One church near Lake Steinhude was even hauled to Romania by truck, to be used by a congregation there.

Such ideal matches, though, are rare. And at the same time, the number of properties up for sale is only increasing. 

The New Apostolic Church, for example, is also foundering, and has put more than 60 of its properties up for sale online.

These churches have no choice but to make compromises. One funeral chapel in Berlin is now being used as a theater, while the sanctuary of a church in the northern town of Milow houses an ATM. 

And in the former Church of St. Martin in the city of Bielefeld, patrons relax in lounge chairs and dine on white truffle cream and wasabi dip to the tinkling of background piano music.

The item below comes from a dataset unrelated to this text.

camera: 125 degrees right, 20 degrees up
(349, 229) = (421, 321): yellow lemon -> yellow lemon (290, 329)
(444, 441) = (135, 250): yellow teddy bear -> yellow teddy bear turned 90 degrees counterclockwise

For the Catholic Church, this is going too far. Although the church has allowed some of its properties to be turned over for less-than-sacred uses -- a rock climbing facility, for example, with a vitamin bar in the nave and showers in the former sacristy -- in most cases, the church takes a stricter approach. 

If a building is in danger of falling down and no suitable buyer can be found, the Catholic Church prefers to simply tear it down.
 
Not for Other Religions

One point on which it seems both the Protestant and Catholic Churches can agree is that sects and other religious groups are generally not acceptable as buyers. 

A handbook issued by the Protestant Church in Hesse and Nassau says that in order to avoid increasing the "fog of religious diffusion," the sale of church buildings to Muslims or Buddhists, for example, is "not possible."

Where Muslim communities have nonetheless taken over former church buildings, they are generally properties that belonged to unaffiliated churches. 

In four cases so far, such churches have sold buildings to Muslim congregations. 

In addition, there's the one former Protestant church in the Horn district of Hamburg that went through an intermediate step before then being bought by a Muslim group.

There's no doubt about it -- the Christian churches' fighting spirit is a thing of the past. 

The publication Spirit estimates that out of about 45,000 churches in Germany, 15,000 soon will no longer be needed. 

These buildings are simply too opulent, too empty and too expensive to maintain, something akin to an aging grandmother still living in a mansion when just one room would do.

But all this should not worry pious minds too unduly. 

The Bible itself offers faith and love, solace and hope, enough to cover even this thoroughly modern real estate problem. 

Most relevant is the passage in 2 Corinthians 5:1 -- "For we know that if our earthly house of this tabernacle were dissolved, we have a building of God, a house not made with hands, eternal in the heavens."